Capitalism as we know it is unsustainable. It is financially unstable, bad for the environment and politically unpopular. An increasing number of voices, including some of the world's most powerful leaders, are calling for business and society to align their mission, vision and rewards for the common good. How can organisations step up and play their part in this transformation? Robert Gray looks at those businesses leading the way and asks, is capitalism really in crisis?
Capitalism as we have known it is in crisis. Environmental, social and governance (ESG) concerns are taking centre stage in business as never before, with employees, customers and shareholders expecting so much more from corporations than the pursuit of profit. Analysis by Bloomberg Intelligence shows that ESG assets may account for a third of all assets under management globally by 2025, with a combined value exceeding $53 trillion.
The rise of Black Lives Matter and heightened prominence of the environmental movement led by Greta Thunberg and Extinction Rebellion has accelerated the need to rethink our system to tackle the enormous sustainability challenges we face. Alongside this, unease with traditional capitalism has swelled over the last couple of years, thanks in part to the pandemic shining an uncomfortable spotlight on global inequality.
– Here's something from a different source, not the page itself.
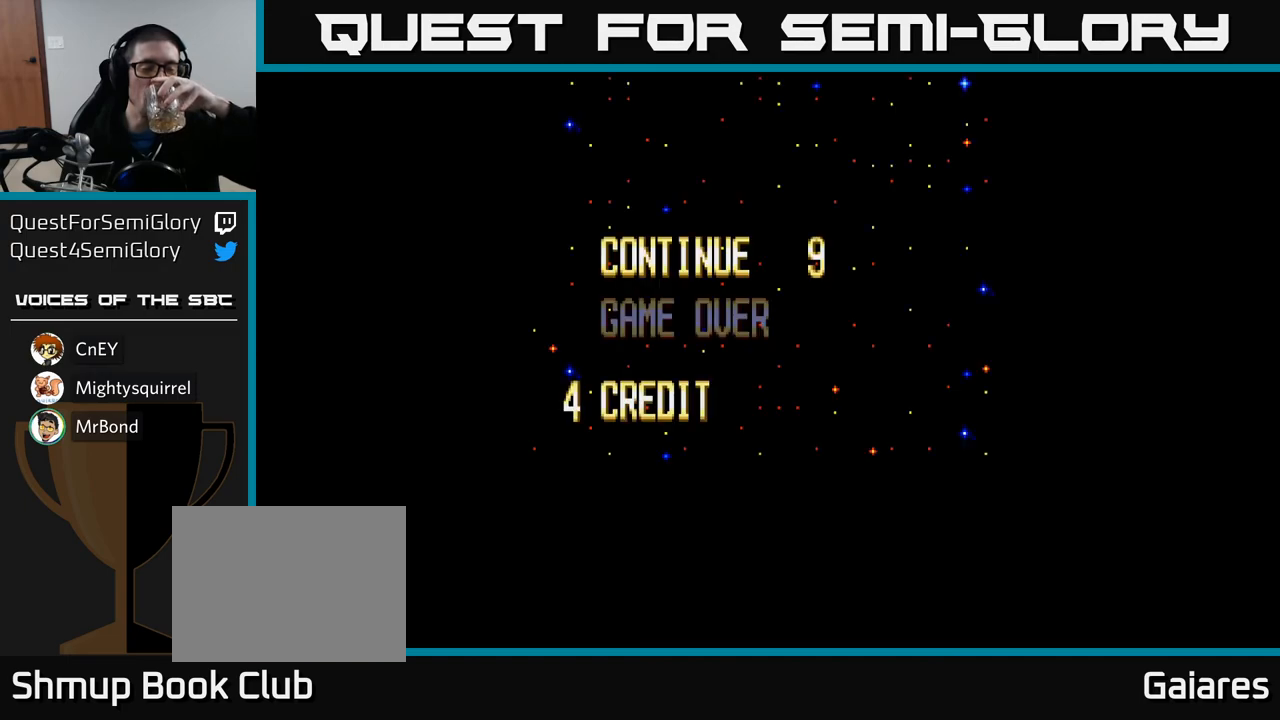
{"buttons": [], "left_stick": "center", "right_stick": "center", "events": []}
While many young, low paid and unskilled workers have struggled, a boom in asset values has made the rich richer. According to the Financial Times, in 2020 the collective worth of the world’s five wealthiest individuals increased by over $250bn. There’s a glaring disparity between the privileged lives of powerful, ultra-high-net-worth business titans and the vast majority of people on the planet.
The disappearance of many ‘old jobs’ as they are automated out of existence through the rise of artificial intelligence and robotic process automation risks further polarisation as those in certain roles without the right skills become surplus to requirements, victims rather than beneficiaries of disruptive new technologies. Against such a background, it’s no surprise that most people around the world feel indifferent at best about the work they do and the organisation they do it for. Disengagement is the norm.
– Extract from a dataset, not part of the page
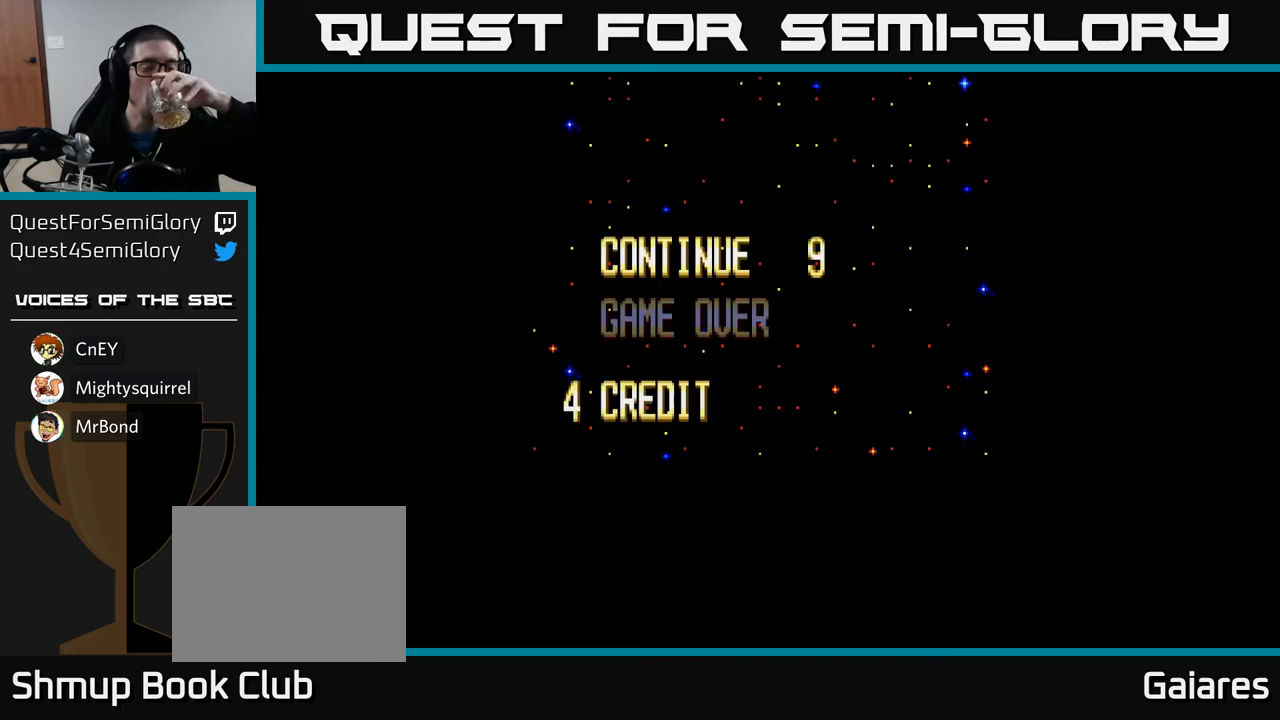
{"buttons": [], "left_stick": "center", "right_stick": "center", "events": [[300, "DPAD_DOWN", "down"], [450, "DPAD_DOWN", "up"]]}
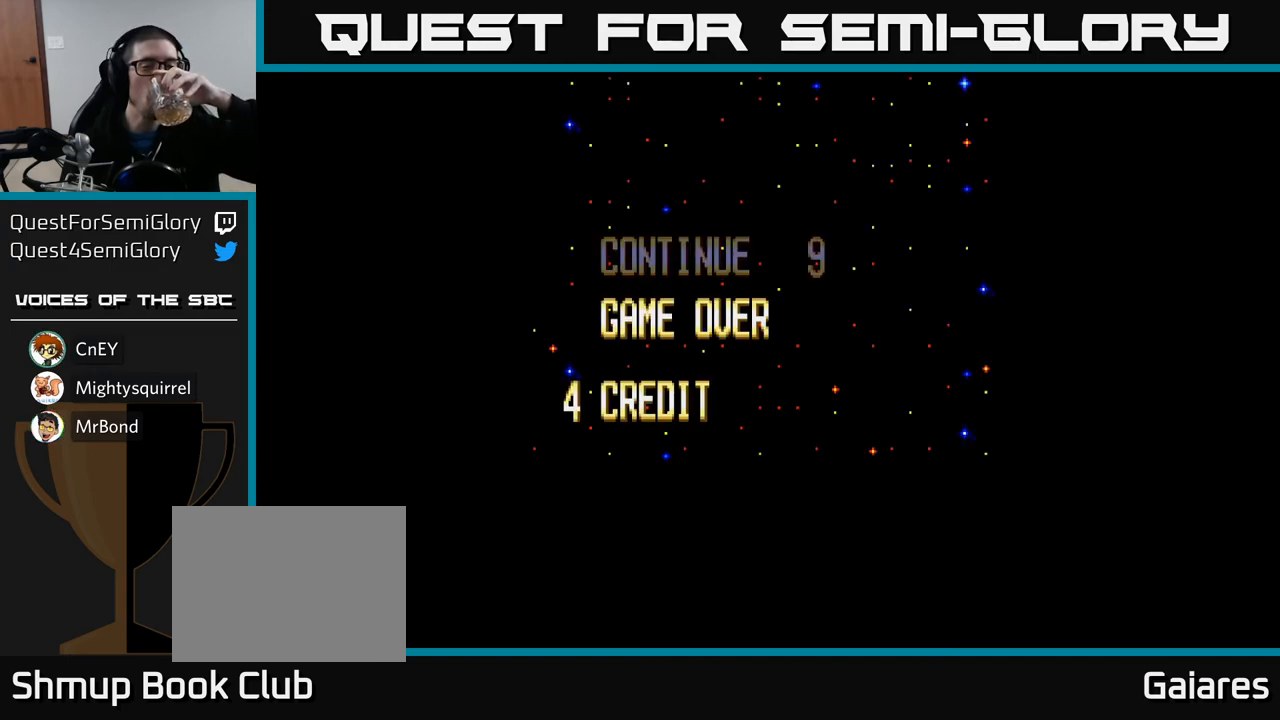
{"buttons": ["START"], "left_stick": "center", "right_stick": "left", "events": [[450, "START", "down"], [467, "right_stick", "left"]]}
But what is the antidote to all this? Klaus Schwab, founder and executive chairman of the World Economic Forum, has championed stakeholder capitalism, calling for a global economy that works for progress, people and planet. “We can’t continue with an economic system driven by selfish values, such as short-term profit maximisation, the avoidance of tax and regulation, or the externalising of environmental harm,” he writes. “Instead, we need a society, economy and international community that is designed to care for all people and the entire planet.”
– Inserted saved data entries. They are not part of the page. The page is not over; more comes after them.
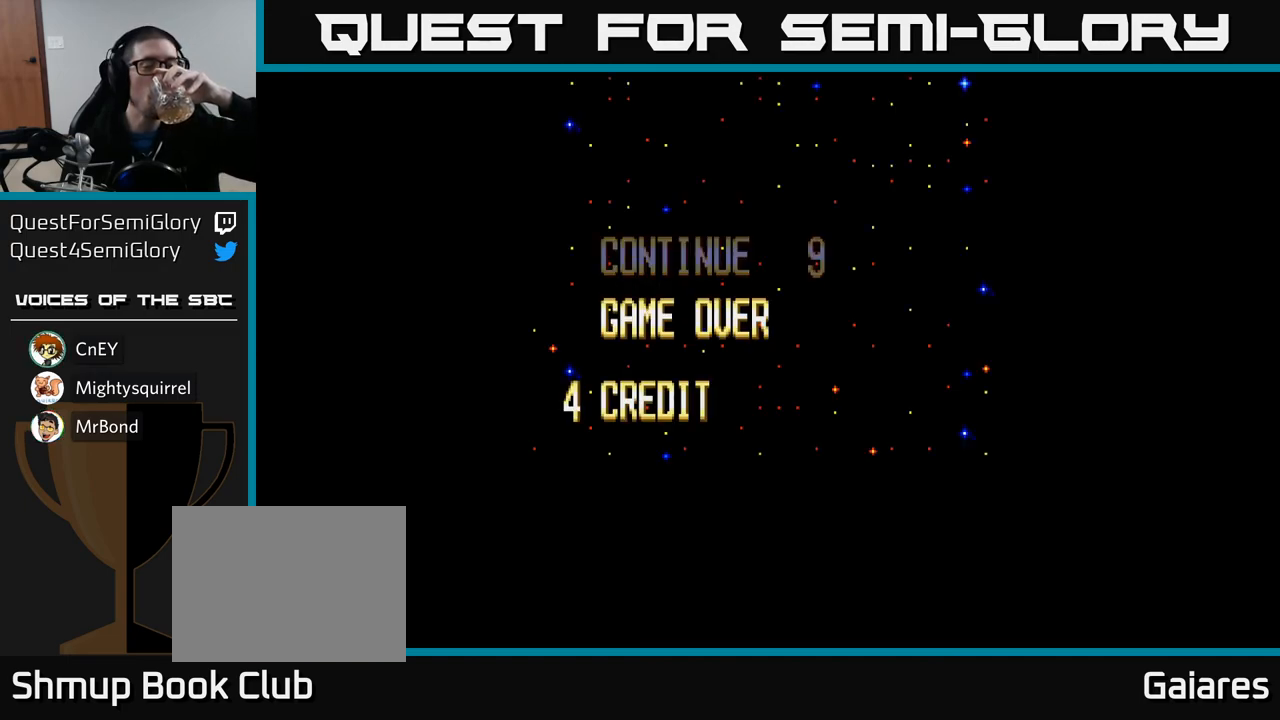
{"buttons": [], "left_stick": "center", "right_stick": "center", "events": [[100, "START", "up"], [150, "right_stick", "center"]]}
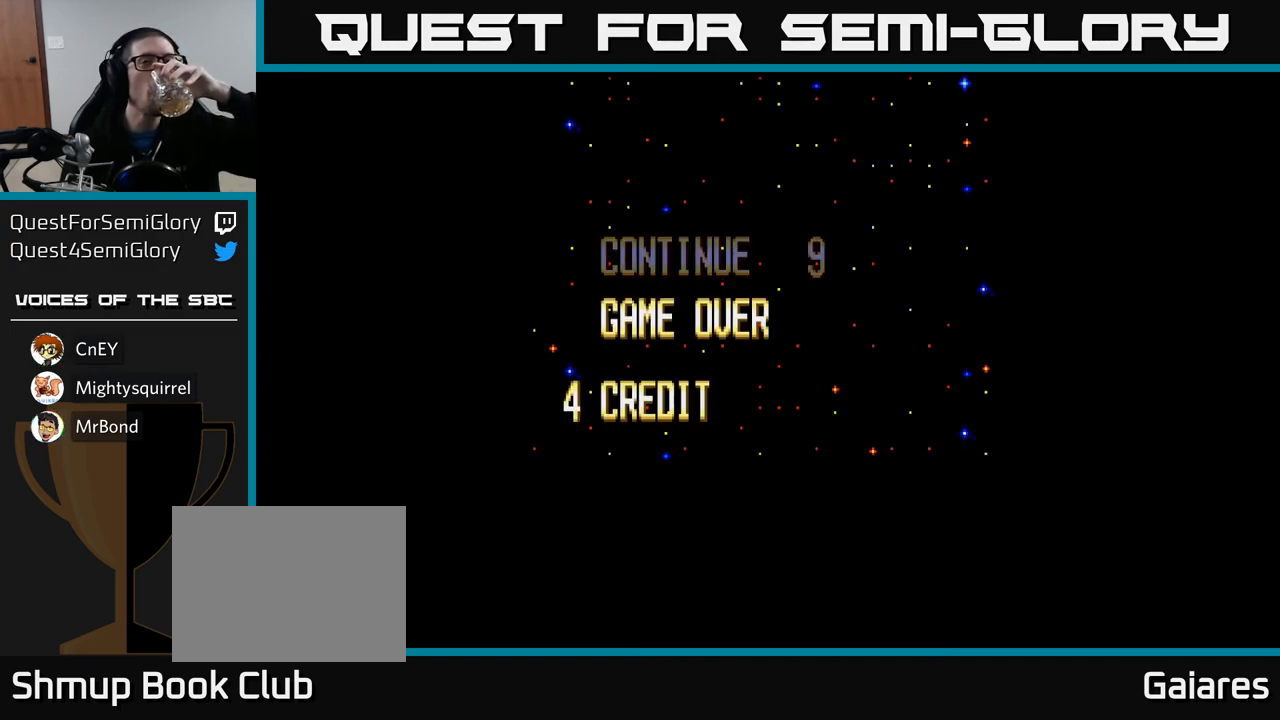
{"buttons": [], "left_stick": "center", "right_stick": "center", "events": []}
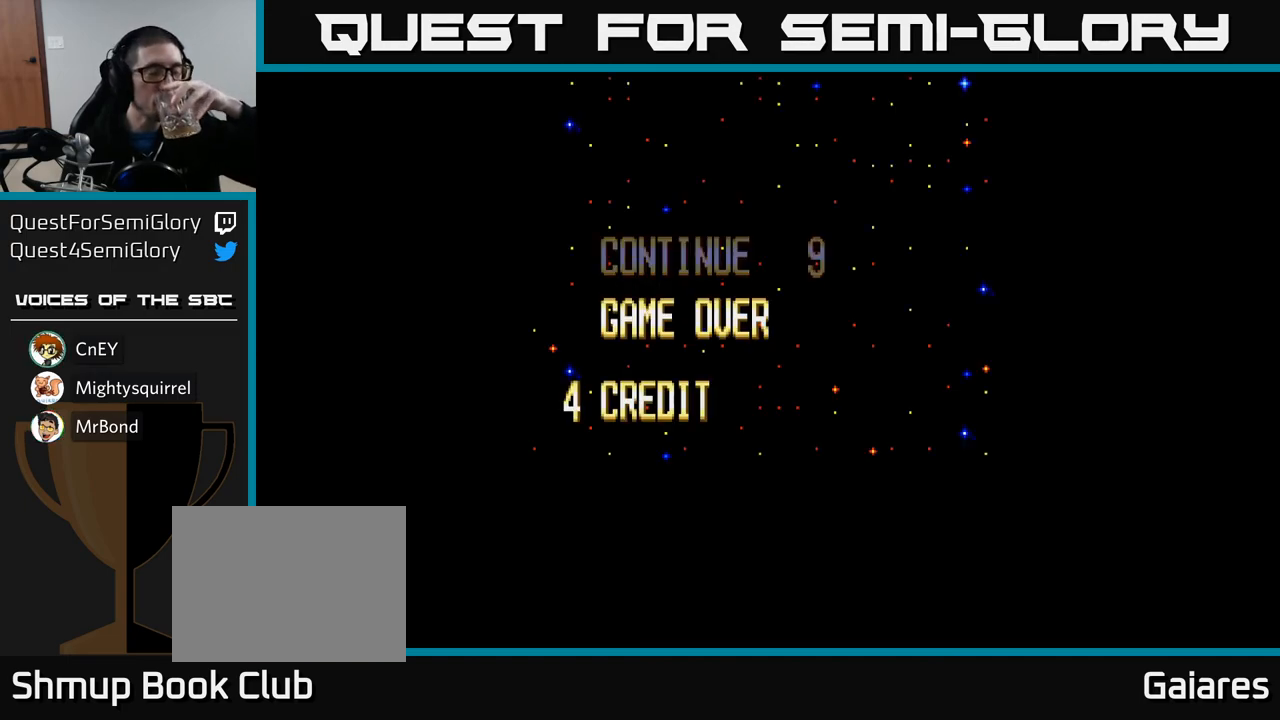
{"buttons": [], "left_stick": "center", "right_stick": "center", "events": []}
It’s a view that chimes with the outlook of a handful of prominent industrialists. Anand Mahindra, chair of the Mahindra Group, has adopted a business philosophy he calls Rise, sparked by the realisation that his business cannot rely on a relatively narrow customer base of prosperous Indians to grow sustainably. As he sees it, success lies in creating collective value for Mahindra’s entire spectrum of stakeholders – colleagues, business associates, shareholders, potential consumers across the economy, local and global communities and the planet.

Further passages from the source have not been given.